**DIRECTIONS**
Here, the job is to give back every entry below unchanged, omitting pictures.

[Saved data entries]
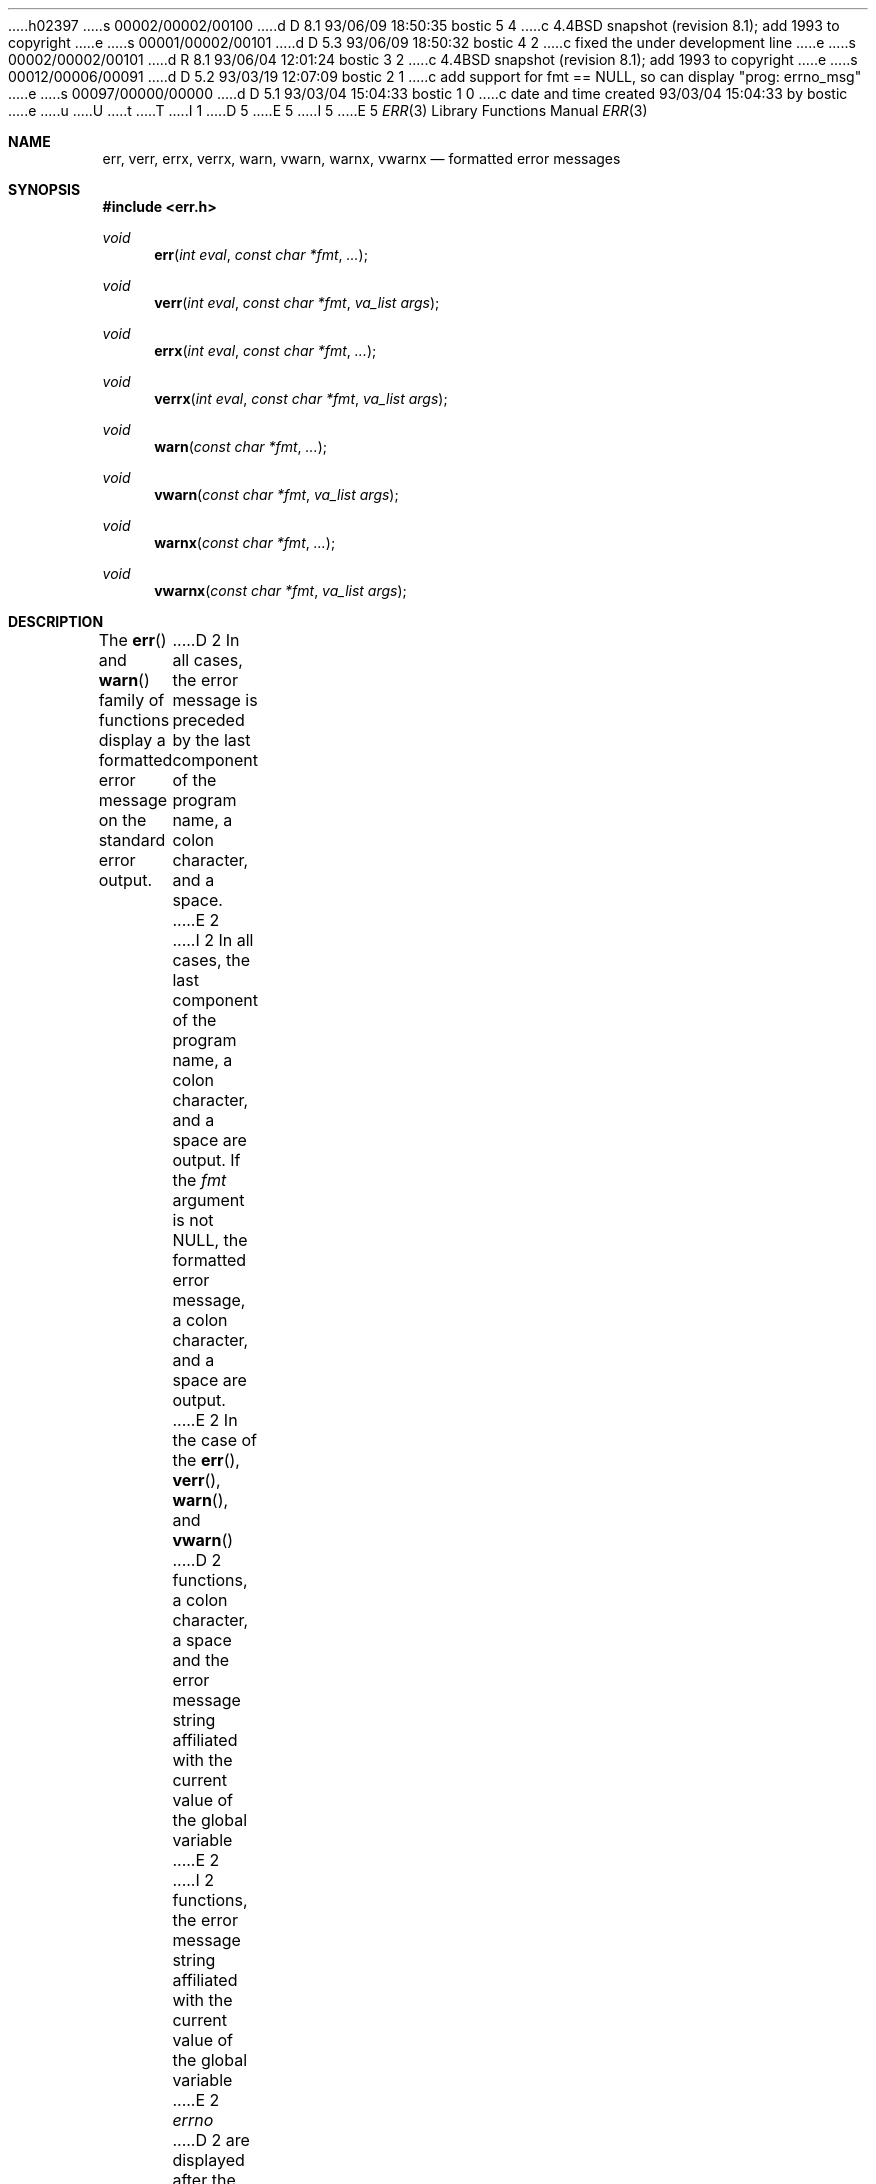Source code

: h02397
s 00002/00002/00100
d D 8.1 93/06/09 18:50:35 bostic 5 4
c 4.4BSD snapshot (revision 8.1); add 1993 to copyright
e
s 00001/00002/00101
d D 5.3 93/06/09 18:50:32 bostic 4 2
c fixed the under development line
e
s 00002/00002/00101
d R 8.1 93/06/04 12:01:24 bostic 3 2
c 4.4BSD snapshot (revision 8.1); add 1993 to copyright
e
s 00012/00006/00091
d D 5.2 93/03/19 12:07:09 bostic 2 1
c add support for fmt == NULL, so can display "prog: errno_msg"
e
s 00097/00000/00000
d D 5.1 93/03/04 15:04:33 bostic 1 0
c date and time created 93/03/04 15:04:33 by bostic
e
u
U
t
T
I 1
D 5
.\" Copyright (c) 1993 The Regents of the University of California.
.\" All rights reserved.
E 5
I 5
.\" Copyright (c) 1993
.\"	The Regents of the University of California.  All rights reserved.
E 5
.\"
.\" %sccs.include.redist.roff%
.\"
.\"	%W% (Berkeley) %G%
.\"
.Dd "%Q%"
.Dt ERR 3
.Os BSD 4
.Sh NAME
.Nm err ,
.Nm verr ,
.Nm errx ,
.Nm verrx ,
.Nm warn ,
.Nm vwarn ,
.Nm warnx ,
.Nm vwarnx
.Nd formatted error messages
.Sh SYNOPSIS
.Fd #include <err.h>
.Ft void
.Fn err "int eval" "const char *fmt" "..."
.Ft void
.Fn verr "int eval" "const char *fmt" "va_list args"
.Ft void
.Fn errx "int eval" "const char *fmt" "..."
.Ft void
.Fn verrx "int eval" "const char *fmt" "va_list args"
.Ft void
.Fn warn "const char *fmt" "..."
.Ft void
.Fn vwarn "const char *fmt" "va_list args"
.Ft void
.Fn warnx "const char *fmt" "..."
.Ft void
.Fn vwarnx "const char *fmt" "va_list args"
.Sh DESCRIPTION
The
.Fn err
and
.Fn warn
family of functions display a formatted error message on the standard
error output.
D 2
In all cases, the error message is preceded by the last component
of the program name, a colon character, and a space.
E 2
I 2
In all cases, the last component of the program name, a colon character,
and a space are output.
If the
.Va fmt
argument is not NULL, the formatted error message, a colon character,
and a space are output.
E 2
In the case of the
.Fn err ,
.Fn verr ,
.Fn warn ,
and
.Fn vwarn
D 2
functions, a colon character, a space and the error message string
affiliated with the current value of the global variable
E 2
I 2
functions, the error message string affiliated with the current value of
the global variable
E 2
.Va errno 
D 2
are displayed after the formatted error message.
In all cases, the message is followed by a newline character.
E 2
I 2
is output.
In all cases, the output is followed by a newline character.
E 2
.Pp
The
.Fn err ,
.Fn verr ,
.Fn errx ,
and
.Fn verrx
functions do not return, but exit with the value of the argument
.Fa eval .
.Sh EXAMPLES
Display the current errno information string and exit:
.Bd -literal -offset indent
I 2
if ((p = malloc(size)) == NULL)
	err(1, NULL);
E 2
if ((fd = open(file_name, O_RDONLY, 0)) == -1)
	err(1, "%s", file_name);
.Ed
.Pp
Display an error message and exit:
.Bd -literal -offset indent
if (tm.tm_hour < START_TIME)
	errx(1, "too early, wait until %s", start_time_string);
.Ed
.Pp
Warn of an error:
.Bd -literal -offset indent
if ((fd = open(raw_device, O_RDONLY, 0)) == -1)
	warnx("%s: %s: trying the block device",
	    raw_device, strerror(errno));
if ((fd = open(block_device, O_RDONLY, 0)) == -1)
	err(1, "%s", block_device);
.Ed
.Sh SEE ALSO
.Xr strerror 3
.Sh HISTORY
The
.Fn err
and
.Fn warn
D 4
functions are
.Ud .
E 4
I 4
functions first appeared in 4.4BSD.
E 4
E 1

**SOLUTION TO THE PROBLEM**
Source code

: h02397
s 00002/00002/00100
d D 8.1 93/06/09 18:50:35 bostic 5 4
c 4.4BSD snapshot (revision 8.1); add 1993 to copyright
e
s 00001/00002/00101
d D 5.3 93/06/09 18:50:32 bostic 4 2
c fixed the under development line
e
s 00002/00002/00101
d R 8.1 93/06/04 12:01:24 bostic 3 2
c 4.4BSD snapshot (revision 8.1); add 1993 to copyright
e
s 00012/00006/00091
d D 5.2 93/03/19 12:07:09 bostic 2 1
c add support for fmt == NULL, so can display "prog: errno_msg"
e
s 00097/00000/00000
d D 5.1 93/03/04 15:04:33 bostic 1 0
c date and time created 93/03/04 15:04:33 by bostic
e
u
U
t
T
I 1
D 5
.\" Copyright (c) 1993 The Regents of the University of California.
.\" All rights reserved.
E 5
I 5
.\" Copyright (c) 1993
.\"	The Regents of the University of California.  All rights reserved.
E 5
.\"
.\" %sccs.include.redist.roff%
.\"
.\"	%W% (Berkeley) %G%
.\"
.Dd "%Q%"
.Dt ERR 3
.Os BSD 4
.Sh NAME
.Nm err ,
.Nm verr ,
.Nm errx ,
.Nm verrx ,
.Nm warn ,
.Nm vwarn ,
.Nm warnx ,
.Nm vwarnx
.Nd formatted error messages
.Sh SYNOPSIS
.Fd #include <err.h>
.Ft void
.Fn err "int eval" "const char *fmt" "..."
.Ft void
.Fn verr "int eval" "const char *fmt" "va_list args"
.Ft void
.Fn errx "int eval" "const char *fmt" "..."
.Ft void
.Fn verrx "int eval" "const char *fmt" "va_list args"
.Ft void
.Fn warn "const char *fmt" "..."
.Ft void
.Fn vwarn "const char *fmt" "va_list args"
.Ft void
.Fn warnx "const char *fmt" "..."
.Ft void
.Fn vwarnx "const char *fmt" "va_list args"
.Sh DESCRIPTION
The
.Fn err
and
.Fn warn
family of functions display a formatted error message on the standard
error output.
D 2
In all cases, the error message is preceded by the last component
of the program name, a colon character, and a space.
E 2
I 2
In all cases, the last component of the program name, a colon character,
and a space are output.
If the
.Va fmt
argument is not NULL, the formatted error message, a colon character,
and a space are output.
E 2
In the case of the
.Fn err ,
.Fn verr ,
.Fn warn ,
and
.Fn vwarn
D 2
functions, a colon character, a space and the error message string
affiliated with the current value of the global variable
E 2
I 2
functions, the error message string affiliated with the current value of
the global variable
E 2
.Va errno 
D 2
are displayed after the formatted error message.
In all cases, the message is followed by a newline character.
E 2
I 2
is output.
In all cases, the output is followed by a newline character.
E 2
.Pp
The
.Fn err ,
.Fn verr ,
.Fn errx ,
and
.Fn verrx
functions do not return, but exit with the value of the argument
.Fa eval .
.Sh EXAMPLES
Display the current errno information string and exit:
.Bd -literal -offset indent
I 2
if ((p = malloc(size)) == NULL)
	err(1, NULL);
E 2
if ((fd = open(file_name, O_RDONLY, 0)) == -1)
	err(1, "%s", file_name);
.Ed
.Pp
Display an error message and exit:
.Bd -literal -offset indent
if (tm.tm_hour < START_TIME)
	errx(1, "too early, wait until %s", start_time_string);
.Ed
.Pp
Warn of an error:
.Bd -literal -offset indent
if ((fd = open(raw_device, O_RDONLY, 0)) == -1)
	warnx("%s: %s: trying the block device",
	    raw_device, strerror(errno));
if ((fd = open(block_device, O_RDONLY, 0)) == -1)
	err(1, "%s", block_device);
.Ed
.Sh SEE ALSO
.Xr strerror 3
.Sh HISTORY
The
.Fn err
and
.Fn warn
D 4
functions are
.Ud .
E 4
I 4
functions first appeared in 4.4BSD.
E 4
E 1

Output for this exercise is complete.